Notehouse isn't just compliant—it's designed to be the most user-friendly HIPAA-compliant case management and CRM platform available today. Our commitment to security doesn't come at the cost of usability. Instead, we combine top-tier data protection with an intuitive interface, making it easy for you to manage cases while keeping sensitive information safe.

Learn more about HIPAA and its application to Notehouse’s case management features below and discover why Notehouse is the leading choice for organizations that prioritize both security and ease of use.

Ready to secure your data with a HIPAA-compliant solution? Get started with Notehouse today and experience the difference in data protection.

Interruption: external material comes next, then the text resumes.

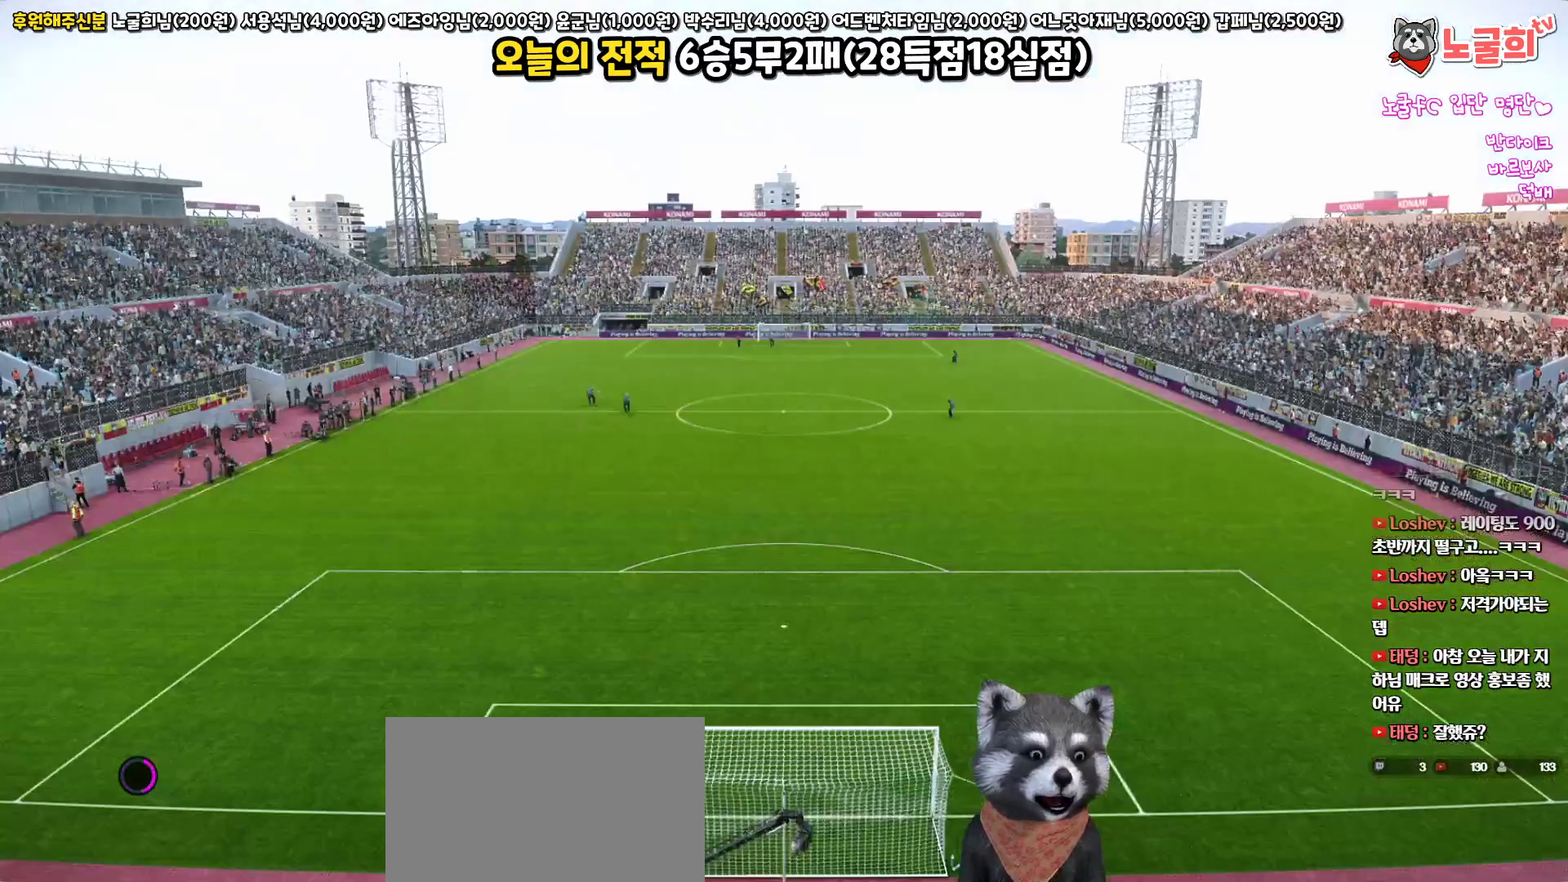
{"buttons": [], "left_stick": "center", "right_stick": "center", "events": []}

HIPAA, a Federal Law signed by President Clinton in 1996, stands for the Health Insurance Portability and Accountability Act. Contrary to common belief, the "P" in HIPAA stands for "Portability" rather than "Privacy." This legislation was designed to protect and manage health insurance coverage for individuals and promote data privacy and security.

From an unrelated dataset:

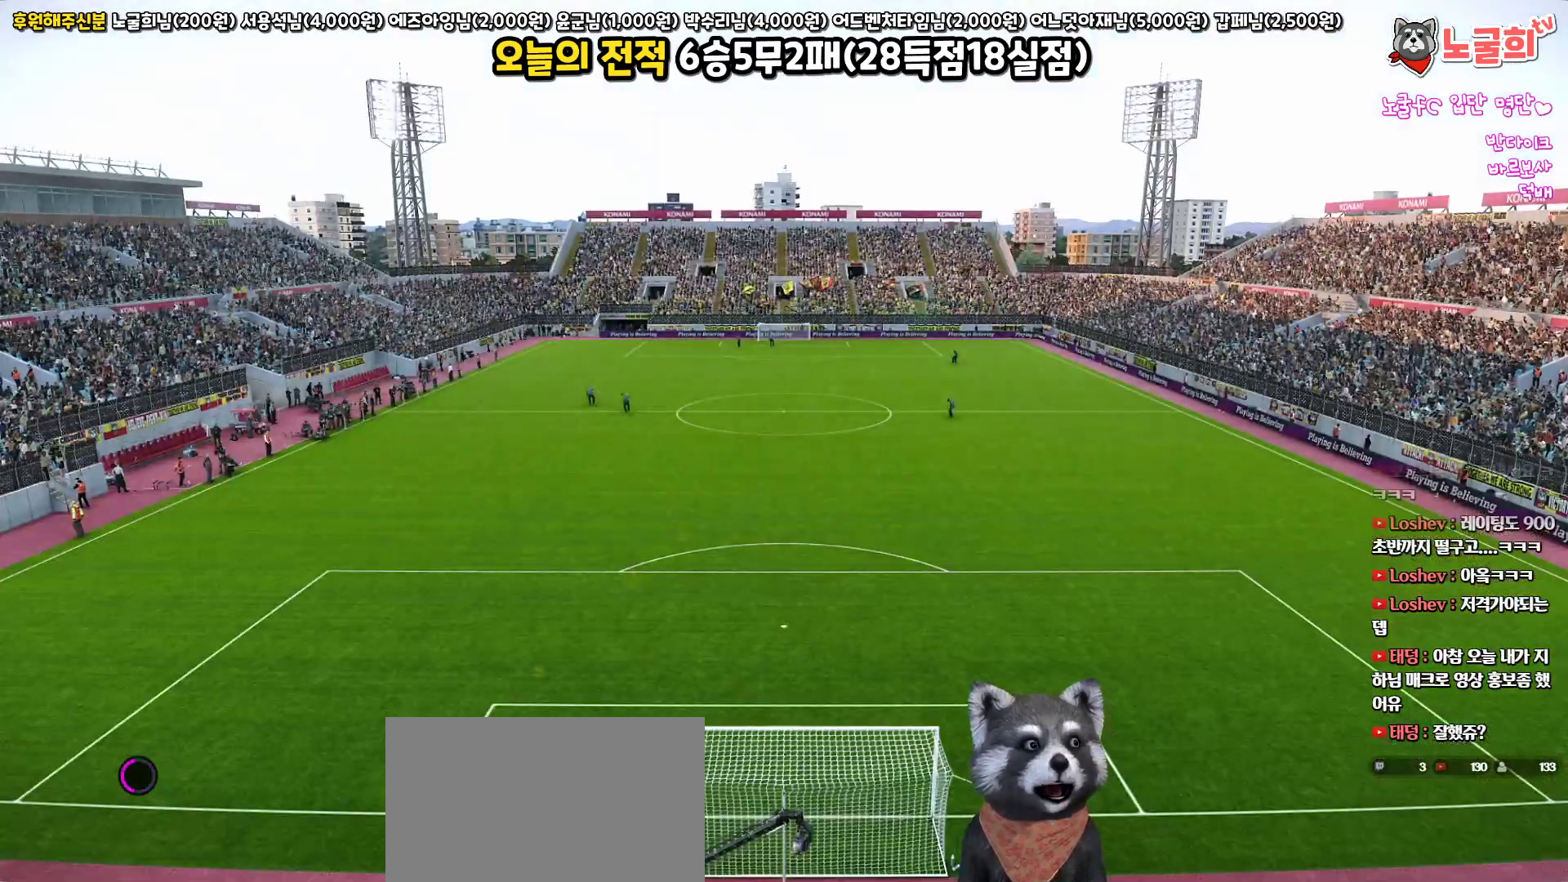
{"buttons": [], "left_stick": "center", "right_stick": "center", "events": []}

Upon signing HIPAA, Clinton stated, “With this bill, we take a long step toward the kind of health care reform our nation needs. It seals the cracks that swallow as many as 25 million Americans who can’t get insurance or fear they’ll lose it.” The initial five main goals of HIPAA, as highlighted in Clinton’s remarks, include:

  1. Making it easier for the self-employed to purchase insurance,
  2. Preventing fraud and abuse by healthcare providers,
  3. Simplifying administrative burdens within the healthcare system,
  4. Allowing for new medical savings, and
  5. Improving access to long-term care.

Interestingly, privacy was initially only a secondary consideration under HIPAA, with a focus on administrative simplification. It wasn’t until three years later that the U.S. Department of Health and Human Services proposed the HIPAA Privacy Rule to establish national standards for protecting health information.

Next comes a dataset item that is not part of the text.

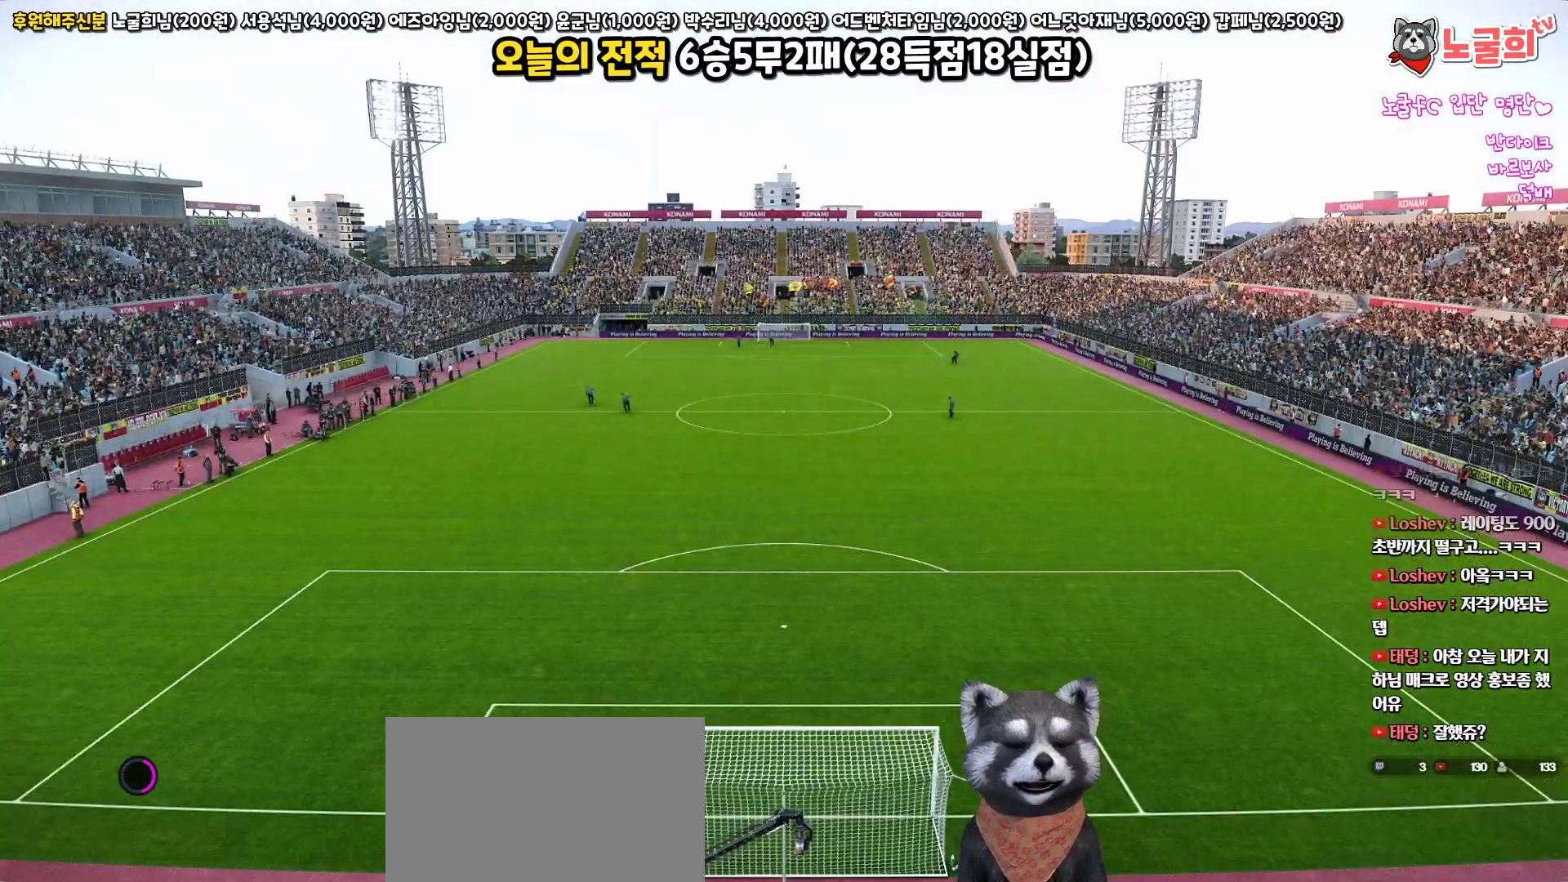
{"buttons": [], "left_stick": "center", "right_stick": "center", "events": []}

You can access the full text of HIPAA, including the added Privacy Rule, via the Department of Health and Human Services.


Finalized in 2000, the HIPAA Privacy Rule “establishes national standards to protect individuals' medical records and other individually identifiable health information.” The Rule mandates that anything considered "Protected Health Information" (PHI) has specific safeguards to ensure its protection.

Section 160.103 of the act defines PHI as any information related to:

  1. An individual’s past, present, or future physical or mental health condition
  2. The past, present, or future health care provided to an individual
  3. The past, present, or future payment for the provision of health care to an individual

Additionally, Section 164.514(b)(2) outlines 18 identifiers that must be removed to de-identify information, ensuring it is not considered PHI under HIPAA. These identifiers include, but are not limited to, the individual's location, date, account number, and contact information.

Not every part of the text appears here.